The following paper is accepted to Robotics: Science and Systems (RSS 2020)

  • Generalized Tsallis Entropy Reinforcement Learning and Its Application to Soft Mobile Robots by Kyungjae Lee, Sungyub Kim, Sungbin Lim, Sungjoon Choi, Mineui Hong, Jaein Kim, Yong-Lae Park, and Songhwai Oh
    • Abstract: In this paper, we present a new class of Markov decision processes (MDPs), called Tsallis MDPs, with Tsallis entropy maximization, which generalizes existing maximum entropy reinforcement learning (RL). A Tsallis MDP provides a unified framework for the original RL problem and RL with various types of entropy, including the well-known standard Shannon-Gibbs (SG) entropy, using an additional real-valued parameter, called an entropic index.

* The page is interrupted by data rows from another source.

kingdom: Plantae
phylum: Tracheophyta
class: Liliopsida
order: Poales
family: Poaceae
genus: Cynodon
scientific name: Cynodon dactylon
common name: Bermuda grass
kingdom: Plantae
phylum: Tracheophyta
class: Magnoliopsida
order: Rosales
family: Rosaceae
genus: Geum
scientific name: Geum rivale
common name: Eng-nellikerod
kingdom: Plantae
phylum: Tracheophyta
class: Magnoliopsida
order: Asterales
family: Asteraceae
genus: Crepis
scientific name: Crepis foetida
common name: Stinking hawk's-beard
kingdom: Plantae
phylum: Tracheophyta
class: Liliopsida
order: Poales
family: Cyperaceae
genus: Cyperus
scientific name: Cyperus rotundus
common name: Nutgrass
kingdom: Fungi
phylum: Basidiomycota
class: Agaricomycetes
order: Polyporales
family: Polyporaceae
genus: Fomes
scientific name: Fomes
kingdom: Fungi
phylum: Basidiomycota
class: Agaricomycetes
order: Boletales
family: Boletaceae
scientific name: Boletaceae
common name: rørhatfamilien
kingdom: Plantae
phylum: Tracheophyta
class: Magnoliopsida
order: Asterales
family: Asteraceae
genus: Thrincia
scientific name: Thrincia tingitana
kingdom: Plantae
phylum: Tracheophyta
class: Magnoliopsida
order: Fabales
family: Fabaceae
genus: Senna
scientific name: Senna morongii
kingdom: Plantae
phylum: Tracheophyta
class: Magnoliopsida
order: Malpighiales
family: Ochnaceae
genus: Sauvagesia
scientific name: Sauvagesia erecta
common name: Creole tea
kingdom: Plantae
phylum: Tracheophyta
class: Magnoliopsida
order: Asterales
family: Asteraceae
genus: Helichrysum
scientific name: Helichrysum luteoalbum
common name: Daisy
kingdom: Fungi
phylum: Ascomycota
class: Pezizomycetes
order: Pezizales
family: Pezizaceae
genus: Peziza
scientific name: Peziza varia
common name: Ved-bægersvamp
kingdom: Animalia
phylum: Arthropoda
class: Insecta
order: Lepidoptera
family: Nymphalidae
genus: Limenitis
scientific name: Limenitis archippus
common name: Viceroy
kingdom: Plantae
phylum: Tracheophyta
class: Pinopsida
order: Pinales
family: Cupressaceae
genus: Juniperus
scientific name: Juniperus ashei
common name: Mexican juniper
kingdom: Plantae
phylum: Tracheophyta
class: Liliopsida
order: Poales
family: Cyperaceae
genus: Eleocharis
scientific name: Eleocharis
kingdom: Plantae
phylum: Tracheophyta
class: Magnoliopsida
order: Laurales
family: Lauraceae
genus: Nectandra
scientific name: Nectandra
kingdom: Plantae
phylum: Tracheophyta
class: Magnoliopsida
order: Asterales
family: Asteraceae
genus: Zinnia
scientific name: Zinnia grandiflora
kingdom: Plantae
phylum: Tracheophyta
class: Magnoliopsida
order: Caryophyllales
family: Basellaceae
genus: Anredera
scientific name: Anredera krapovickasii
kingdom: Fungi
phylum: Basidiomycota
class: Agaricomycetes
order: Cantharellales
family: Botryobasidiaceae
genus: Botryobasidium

By controlling the entropic index, we can generate various types of entropy, including the SG entropy, and a different entropy results in a different class of the optimal policy in Tsallis MDPs. We also provide a full mathematical analysis of Tsallis MDPs. Our theoretical result enables us to use any positive entropic index in RL. To handle complex and large-scale problems such as learning a controller for soft mobile robot, we also propose a Tsallis actor-critic (TAC). For a different type of RL problems, we find that a different value of the entropic index is desirable and empirically show that TAC with a proper entropic index outperforms the state-of-the-art actor-critic methods. Furthermore, to alleviate the effort for finding the proper entropic index, we propose a linear scheduling method where an entropic index linearly increases as the number of interactions increases. In simulations, the linear scheduling shows the fast convergence speed and a similar performance to TAC with the optimal entropic index, which is a useful property for real robot applications. We also apply TAC with the linear scheduling to learn a feedback controller of a soft mobile robot and shows the best performance compared to other existing actor critic methods in terms of convergence speed and the sum of rewards. Consequently, we empirically show that the proposed method efficiently learns a controller of soft mobile robots.